Auroy faced many obstacles, chief among them the counterintuitive lack of sunshine in tropical climes (at least in terms of hours per day). After initial tests on Tahiti itself failed, Auroy began searching elsewhere in French Polynesia—a nation that, with hundreds of thousands of islets scattered across the South Pacific, covers an area equal to that of western Europe. Eventually, he settled on the vast atoll of Rangiroa, in the Tuamotu Archipelago, some 200 miles from Tahiti and 3,000 miles from the nearest vineyard, in New Zealand.

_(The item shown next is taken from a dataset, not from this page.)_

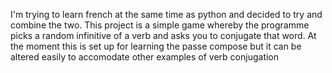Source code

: I'm trying to learn french at the same time as python and decided to try and combine the two. 
This project is a simple game whereby the programme picks a random infinitive of a verb and asks you to conjugate that word. 
At the moment this is set up for learning the passe compose but it can be altered easily to accomodate other examples of verb conjugation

From that point on, it was a process of trial and error. “We had no science for how to do this,” Auroy says. “We had to invent the science.” It turns out that the Italia, Muscat de Hambourg, and Carignan varietals flourish best in this unusual environment. In 1999, Domaine Dominique Auroy produced its first two liters of wine; in 2000, output increased to 15 liters. In 2009, Auroy expects to produce 75,000 liters of his five wines: three whites, a red, and a rosé. Some of this batch, he hopes, will reach American shores for the first time.
In the past decade, Rangiroa’s population of 3,000—which had previously subsisted on fishing and a small industry exporting black pearls—has undergone an unlikely agricultural revolution. Early on, Auroy sent several locals to Burgundy to study viticulture and vineyard management. At the end of each of the atoll’s two yearly growing cycles, locals harvest the grapes, load them onto boats, and take them across the lagoon to the winery in the village of Avatoru. “They are proud,” Auroy declares. “They can say, ‘This is our wine.’”
Auroy, too, has cause to be proud, says Dubs, who praises the Blanc de Corail—a rare white Carignan—as “direct and dry, with the fragrance of grapefruit and a nuance of minerality.”
“It is really a lovely surprise,” he says.
Perhaps the only person not surprised is Auroy himself, who projects the insouciance of a lifelong gambler and winner. Asked how much the realization of his vision has cost, he answers in typical French fashion. “It is like when you are pursuing a woman,” he says. “When you are in love, you do not count.” Pressed, in typical American fashion, he admits that he has spent about $7 million. Meanwhile, Auroy’s fancy has lately been taken by yet another conquest that experts tell him will be impossible to achieve: He wants to make wine in Gabon.